I cannot bear to gaze at the rug

where you delighted in long quiet hours
of happy sleep, dreaming of running,

legs twitching. Your love of tuna,
& endless inquiries into the open freezer door

charmed me anew each morning. Your purr
gathered in little hums and circles in my hands.

We both hated our many moves,
but you always found the best parts

of our new homes so quickly -
the bat-squeaks on the school roof,

or the mourning doves beyond the screen.
I miss the scrape scrape scrape of your foot

in the litter. I miss the little splashes
you made in the water bowl.

I miss you very much, little one;
you were the best part of me.
Evan Stephens Jan 2022
Primo Sonno, the traditional First Sleep that was common before the Industrial Revolution, it occurred between nightfall and midnight after which the sleeper arose to interpret dreams, pray, write...

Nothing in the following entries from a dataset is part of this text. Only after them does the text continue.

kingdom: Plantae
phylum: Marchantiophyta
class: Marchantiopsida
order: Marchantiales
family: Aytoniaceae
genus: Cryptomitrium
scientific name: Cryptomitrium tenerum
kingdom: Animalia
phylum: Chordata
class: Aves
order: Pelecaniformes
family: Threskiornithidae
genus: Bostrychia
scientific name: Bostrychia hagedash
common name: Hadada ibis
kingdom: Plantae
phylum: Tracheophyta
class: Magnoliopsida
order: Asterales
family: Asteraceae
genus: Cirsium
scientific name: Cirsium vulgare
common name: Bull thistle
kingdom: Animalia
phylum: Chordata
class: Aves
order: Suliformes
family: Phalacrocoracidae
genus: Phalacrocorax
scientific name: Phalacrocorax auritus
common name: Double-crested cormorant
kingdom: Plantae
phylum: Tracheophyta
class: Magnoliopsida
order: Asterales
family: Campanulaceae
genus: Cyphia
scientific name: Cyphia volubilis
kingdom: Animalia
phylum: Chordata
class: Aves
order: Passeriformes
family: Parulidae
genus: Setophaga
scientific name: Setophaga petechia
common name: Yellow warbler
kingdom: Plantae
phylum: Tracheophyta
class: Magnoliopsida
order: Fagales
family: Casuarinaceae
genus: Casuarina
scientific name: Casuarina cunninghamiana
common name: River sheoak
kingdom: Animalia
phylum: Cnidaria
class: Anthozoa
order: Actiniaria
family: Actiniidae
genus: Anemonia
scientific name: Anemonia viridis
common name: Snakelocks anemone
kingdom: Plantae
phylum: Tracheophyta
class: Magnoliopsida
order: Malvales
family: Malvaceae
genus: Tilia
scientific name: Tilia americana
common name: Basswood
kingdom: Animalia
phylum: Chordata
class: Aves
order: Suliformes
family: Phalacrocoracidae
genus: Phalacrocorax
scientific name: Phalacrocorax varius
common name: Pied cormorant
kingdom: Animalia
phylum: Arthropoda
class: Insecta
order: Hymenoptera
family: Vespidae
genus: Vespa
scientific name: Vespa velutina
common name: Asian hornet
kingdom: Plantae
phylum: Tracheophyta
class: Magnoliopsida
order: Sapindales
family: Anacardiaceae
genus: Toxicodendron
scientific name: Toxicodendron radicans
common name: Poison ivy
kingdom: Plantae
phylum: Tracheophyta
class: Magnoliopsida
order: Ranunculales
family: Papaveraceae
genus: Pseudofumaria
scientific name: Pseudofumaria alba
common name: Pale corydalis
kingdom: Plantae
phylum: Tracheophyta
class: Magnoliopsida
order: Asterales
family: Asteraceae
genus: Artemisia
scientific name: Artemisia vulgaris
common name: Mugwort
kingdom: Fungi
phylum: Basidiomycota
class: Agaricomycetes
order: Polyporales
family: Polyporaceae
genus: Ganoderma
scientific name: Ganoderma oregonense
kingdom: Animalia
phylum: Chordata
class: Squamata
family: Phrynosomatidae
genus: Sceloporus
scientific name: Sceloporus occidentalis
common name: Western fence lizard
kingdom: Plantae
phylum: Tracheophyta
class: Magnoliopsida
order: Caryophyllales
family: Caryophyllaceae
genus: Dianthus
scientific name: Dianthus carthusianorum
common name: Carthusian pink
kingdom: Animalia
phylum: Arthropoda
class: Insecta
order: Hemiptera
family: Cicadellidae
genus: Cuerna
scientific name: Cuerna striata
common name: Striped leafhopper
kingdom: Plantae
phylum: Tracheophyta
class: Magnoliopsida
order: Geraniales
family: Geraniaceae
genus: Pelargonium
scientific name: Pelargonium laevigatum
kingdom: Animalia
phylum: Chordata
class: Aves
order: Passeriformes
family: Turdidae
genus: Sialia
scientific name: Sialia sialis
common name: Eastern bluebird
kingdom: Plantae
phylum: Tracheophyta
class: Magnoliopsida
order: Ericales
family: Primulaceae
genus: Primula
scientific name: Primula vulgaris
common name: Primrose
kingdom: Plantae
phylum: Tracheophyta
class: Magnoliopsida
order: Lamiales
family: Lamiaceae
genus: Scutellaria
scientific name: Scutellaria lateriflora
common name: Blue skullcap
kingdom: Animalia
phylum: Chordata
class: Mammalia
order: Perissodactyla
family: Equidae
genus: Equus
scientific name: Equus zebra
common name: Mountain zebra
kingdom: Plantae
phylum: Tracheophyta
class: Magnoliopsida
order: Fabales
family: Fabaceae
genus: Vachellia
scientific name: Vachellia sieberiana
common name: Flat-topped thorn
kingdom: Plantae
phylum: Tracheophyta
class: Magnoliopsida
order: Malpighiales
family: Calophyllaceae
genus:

The cherry liquor puts me down
around the time the snowfall arrives,
when the blackish hem of night
is snugged over the last lacy orange light.

I have jamais vu - I see the familiar,
& feel nothing, an iron-browed stranger
gazing out at the dim flake-fall,
the urban hush that sweeps away the scrawl.

At midnight I wake to an insistent horn
deep in the street pockets. I dreamt
of people with guns following me,
gluey-eyed, marching quay to quay.

In the dark, I almost remember her.
In the dark, my stomach is filled with acid.
Shadows hiss in the bleary mirror,
a cold breeze scrapes a little nearer.